GOAL — Extract each line of the material below that contains the string "context". Treat the match as case-sensitive.

RECORDS SHOWN —

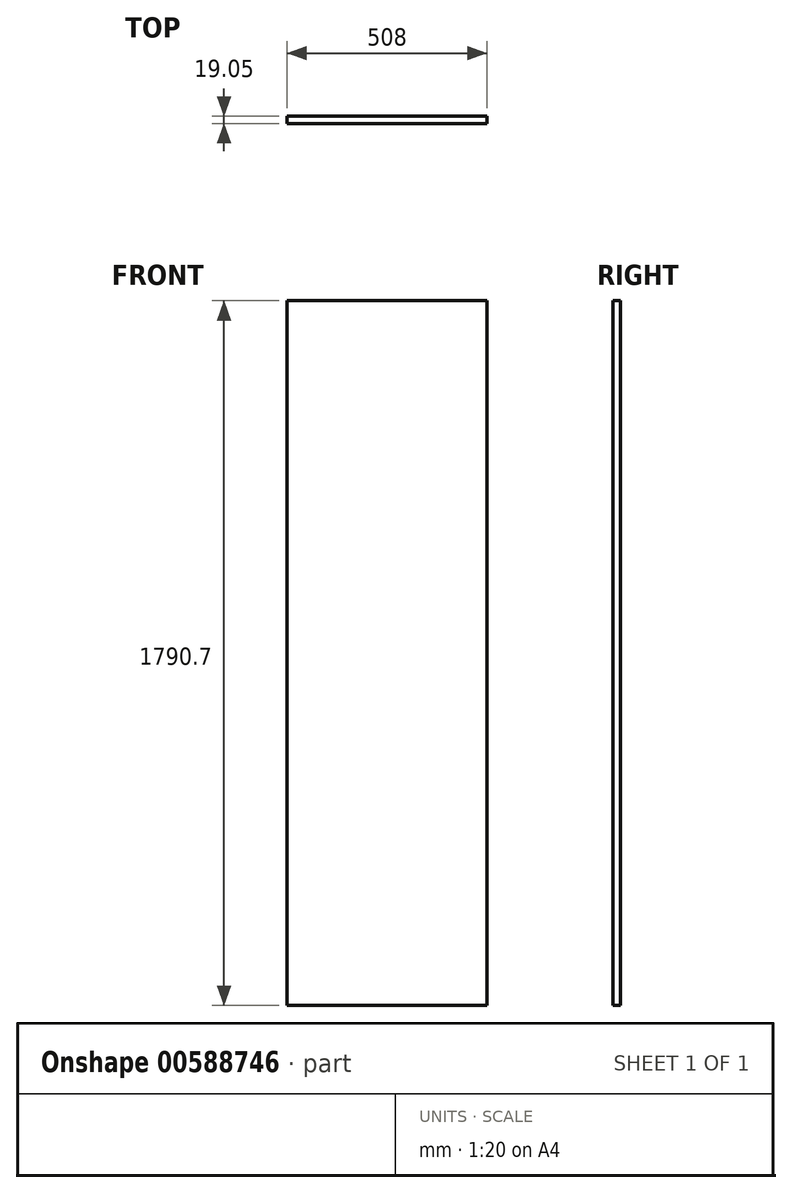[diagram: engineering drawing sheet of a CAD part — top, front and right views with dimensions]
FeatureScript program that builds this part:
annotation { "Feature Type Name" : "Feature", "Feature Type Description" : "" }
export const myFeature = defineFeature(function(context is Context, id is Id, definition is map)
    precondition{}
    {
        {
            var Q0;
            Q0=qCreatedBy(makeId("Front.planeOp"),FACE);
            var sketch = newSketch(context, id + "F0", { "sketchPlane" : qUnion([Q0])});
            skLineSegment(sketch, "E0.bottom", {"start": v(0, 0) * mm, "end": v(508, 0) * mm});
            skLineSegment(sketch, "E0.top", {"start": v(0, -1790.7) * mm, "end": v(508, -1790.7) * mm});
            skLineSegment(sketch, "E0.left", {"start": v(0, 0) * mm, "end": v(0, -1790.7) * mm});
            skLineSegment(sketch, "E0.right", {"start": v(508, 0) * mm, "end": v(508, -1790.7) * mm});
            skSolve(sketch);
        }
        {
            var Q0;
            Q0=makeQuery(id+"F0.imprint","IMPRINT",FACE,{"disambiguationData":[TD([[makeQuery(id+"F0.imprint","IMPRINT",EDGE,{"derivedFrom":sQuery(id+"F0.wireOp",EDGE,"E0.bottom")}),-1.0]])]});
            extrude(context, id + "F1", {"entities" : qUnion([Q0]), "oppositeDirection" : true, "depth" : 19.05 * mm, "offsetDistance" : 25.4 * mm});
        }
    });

RESPONSE TO THE EXERCISE —
export const myFeature = defineFeature(function(context is Context, id is Id, definition is map)
            var sketch = newSketch(context, id + "F0", { "sketchPlane" : qUnion([Q0])});
            extrude(context, id + "F1", {"entities" : qUnion([Q0]), "oppositeDirection" : true, "depth" : 19.05 * mm, "offsetDistance" : 25.4 * mm});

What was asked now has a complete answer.